S'inquiétant d'un possible conflit d'intérêts, près de 150 économistes appellent les parlementaires à s'opposer à la nomination à la Banque de France de l'ancien directeur général délégué de BNP Paribas, François Villeroy de Galhau, dont la candidature au poste de gouverneur a été proposée par l'Elysée la semaine dernière.
Dans une tribune publiée mardi par Le Monde et consultable en ligne, des personnalités du monde économique et de la société civile, parmi lesquelles des grands noms de l'économie comme Thomas Piketty ou François Bourguignon, soulignent qu'étant donné "les enjeux de pouvoir et d'argent qu'il véhicule, le secteur bancaire est particulièrement propice aux conflits d'intérêts".
"L'expérience de François Villeroy de Galhau lui confère à n'en pas douter une excellente expertise du secteur bancaire, au moins autant qu'elle l'expose à un grave problème de conflit d'intérêts et met à mal son indépendance", estiment les signataires de cette tribune, écrite à l'initiative des universitaires Jézabel Couppey-Soubeyran et Laurence Scialom et de la chercheuse Anne-Laure Delatte.
"Il est totalement illusoire d'affirmer qu'on peut avoir servi l'industrie bancaire puis, quelques mois plus tard, en assurer le contrôle avec impartialité et en toute indépendance", selon eux.
La candidature de François Villeroy de Galhau a été proposée par l'Elysée la semaine dernière pour succéder à Christian Noyer, dont le mandat de gouverneur s'achève fin octobre.

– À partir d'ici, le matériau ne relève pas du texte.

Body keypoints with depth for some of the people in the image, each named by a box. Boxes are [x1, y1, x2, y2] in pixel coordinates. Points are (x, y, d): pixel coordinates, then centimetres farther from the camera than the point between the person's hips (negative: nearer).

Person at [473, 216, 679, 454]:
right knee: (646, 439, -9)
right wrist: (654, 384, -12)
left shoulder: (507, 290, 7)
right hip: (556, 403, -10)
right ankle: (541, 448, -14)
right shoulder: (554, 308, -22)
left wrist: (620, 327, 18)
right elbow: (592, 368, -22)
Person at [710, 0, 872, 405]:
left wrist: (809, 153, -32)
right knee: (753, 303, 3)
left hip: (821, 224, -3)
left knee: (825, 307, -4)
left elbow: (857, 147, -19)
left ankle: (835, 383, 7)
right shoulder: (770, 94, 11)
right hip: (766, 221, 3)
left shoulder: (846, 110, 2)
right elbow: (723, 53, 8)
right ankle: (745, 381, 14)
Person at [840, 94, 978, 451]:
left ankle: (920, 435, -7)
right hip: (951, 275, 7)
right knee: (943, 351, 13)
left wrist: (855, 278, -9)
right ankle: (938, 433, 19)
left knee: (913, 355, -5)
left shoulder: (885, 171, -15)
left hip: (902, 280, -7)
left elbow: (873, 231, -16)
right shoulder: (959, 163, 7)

Cette année pour la première fois, le candidat retenu sera auditionné par des commissions parlementaires, qui pourront s'y opposer à la majorité des trois cinquièmes.
L'audition de M. Villeroy de Galhau devant les commissions des finances de l'Assemblée nationale et du Sénat est prévue le 29 septembre.

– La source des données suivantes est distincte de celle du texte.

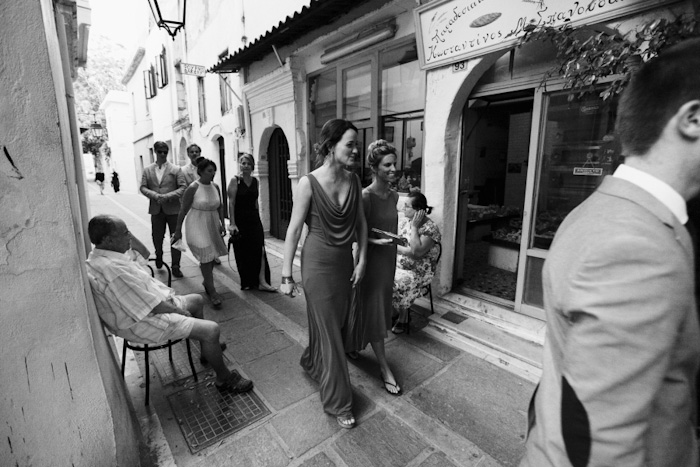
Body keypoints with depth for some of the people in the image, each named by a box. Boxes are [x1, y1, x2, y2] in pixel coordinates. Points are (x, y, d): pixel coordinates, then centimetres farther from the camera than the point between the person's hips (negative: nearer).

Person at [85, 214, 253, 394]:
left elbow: (144, 254, 19)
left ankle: (207, 350, 39)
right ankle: (224, 378, 7)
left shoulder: (106, 253, 0)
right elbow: (152, 307, -28)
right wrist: (178, 310, -12)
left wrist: (130, 237, 2)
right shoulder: (112, 269, -32)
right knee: (212, 330, -18)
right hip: (143, 323, -11)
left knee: (196, 300, 26)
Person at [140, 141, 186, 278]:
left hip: (173, 209, -2)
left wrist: (167, 196, -18)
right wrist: (155, 195, -15)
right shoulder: (147, 170, 8)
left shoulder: (176, 169, 0)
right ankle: (159, 256, 42)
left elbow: (183, 187, -6)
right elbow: (143, 187, 4)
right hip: (156, 209, 2)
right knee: (157, 236, 13)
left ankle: (175, 266, 11)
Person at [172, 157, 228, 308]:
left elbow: (220, 206, 13)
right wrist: (178, 231, -5)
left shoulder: (215, 187, 2)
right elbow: (183, 210, -9)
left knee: (211, 256, 13)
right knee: (205, 257, -6)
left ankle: (206, 281, 37)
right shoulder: (192, 188, -14)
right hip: (198, 226, -6)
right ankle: (212, 292, 1)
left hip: (213, 225, 6)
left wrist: (222, 223, 6)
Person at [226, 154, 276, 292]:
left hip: (254, 219, 4)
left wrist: (257, 217, 14)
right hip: (240, 220, -4)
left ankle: (262, 281, 3)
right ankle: (246, 282, 22)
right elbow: (231, 203, -10)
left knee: (260, 249, -3)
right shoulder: (235, 180, -7)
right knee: (243, 252, 6)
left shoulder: (255, 181, 7)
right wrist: (232, 223, -15)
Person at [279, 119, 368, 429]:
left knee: (337, 321, 20)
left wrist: (362, 260, 3)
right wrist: (287, 276, -10)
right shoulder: (309, 183, -15)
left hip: (345, 261, 6)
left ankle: (310, 362, 51)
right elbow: (293, 230, -12)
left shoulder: (353, 180, 0)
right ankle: (338, 402, 23)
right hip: (318, 263, -6)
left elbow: (361, 222, 7)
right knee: (328, 330, 4)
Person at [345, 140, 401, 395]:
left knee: (380, 306, 20)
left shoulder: (394, 195, 3)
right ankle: (384, 367, 18)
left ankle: (351, 345, 44)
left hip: (389, 258, 8)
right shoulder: (365, 196, -18)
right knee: (373, 310, 3)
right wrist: (376, 241, -27)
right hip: (370, 258, -8)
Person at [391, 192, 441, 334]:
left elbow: (417, 251, -26)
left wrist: (414, 226, -21)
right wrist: (407, 250, -14)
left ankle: (403, 319, -5)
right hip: (398, 264, 6)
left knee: (398, 282, -30)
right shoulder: (404, 221, 7)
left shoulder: (430, 228, -14)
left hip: (418, 271, -6)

Son entourage a fait savoir à l'AFP qu'il ne pouvait pas s'exprimer publiquement avant cette audition mais a souligné que la supervision du secteur avait été transférée à Francfort depuis fin 2014 et que le gouverneur n'était pas directement impliqué dans les décisions individuelles concernant les banques.
- 'Promotion interne' -
Les signataires de la tribune, qui demandent aux parlementaires de "ne pas approuver" sa nomination, estiment que d'autres candidatures étaient possibles, notamment, sans le nommer directement, celle du représentant français au directoire de la Banque centrale européenne, Benoît Coeuré, dont le nom avait circulé pendant plusieurs mois pour succéder à M. Noyer.
A Francfort, si on ne fait pas de commentaires sur la nomination de M. Villeroy de Galhau, le maintien en poste de M. Coeuré, très respecté, est bien accueilli.
En France, les économistes signataires de la pétition ont regretté qu'"à l'expertise indépendante ou à la promotion interne, François Hollande (ait) préféré l'ancien banquier, énarque et inspecteur des finances. Nos gouvernants sont-ils à ce point prisonniers des intérêts financiers qu'ils laissent à la finance le pouvoir de nommer les siens aux fonctions-clés des instances censées la réguler?", demandent-ils.
L'économiste Jacques Attali a pris sa défense sur Twitter, estimant qu'"en ces temps difficiles, Francois Villeroy sera un grand gouverneur de la Banque de France : compétent et indépendant".
Ancien conseiller de Pierre Bérégovoy à Bercy puis à Matignon, puis directeur de cabinet de Dominique Strauss-Kahn et de Christian Sautter à Bercy, de 1997 à 2000, M. Villeroy de Galhau a travaillé ces douze dernières années pour la banque BNP Paribas, dont il est devenu le directeur général délégué en 2011.
Sa démission en mai pour mener une mission gouvernementale concernant le financement de l'investissement en France et en Europe avait été interprétée par plusieurs observateurs comme une rampe de lancement pour la Banque de France et une manière de désamorcer les critiques concernant un éventuel conflit d'intérêt.
Dans une lettre envoyée aux présidents de commissions que s'est procurée, l'AFP, M. Villeroy de Galhau s'est engagé à couper tout lien financier avec BNP Paribas en cas de nomination (bonus différé, stock-options) et à ne participer à aucune décision individuelle concernant la banque dans les deux ans suivant son départ du groupe.
"Le goût du service public ne m'a jamais quitté", écrit-il, estimant "avoir toujours montré une forte attention à l'éthique" dans ses fonctions et que ces dispositions assurent qu'il n'existe pas "d'intérêt privé de nature à influencer () l'exercice indépendant, impartial et objectif de (ses) responsabilités".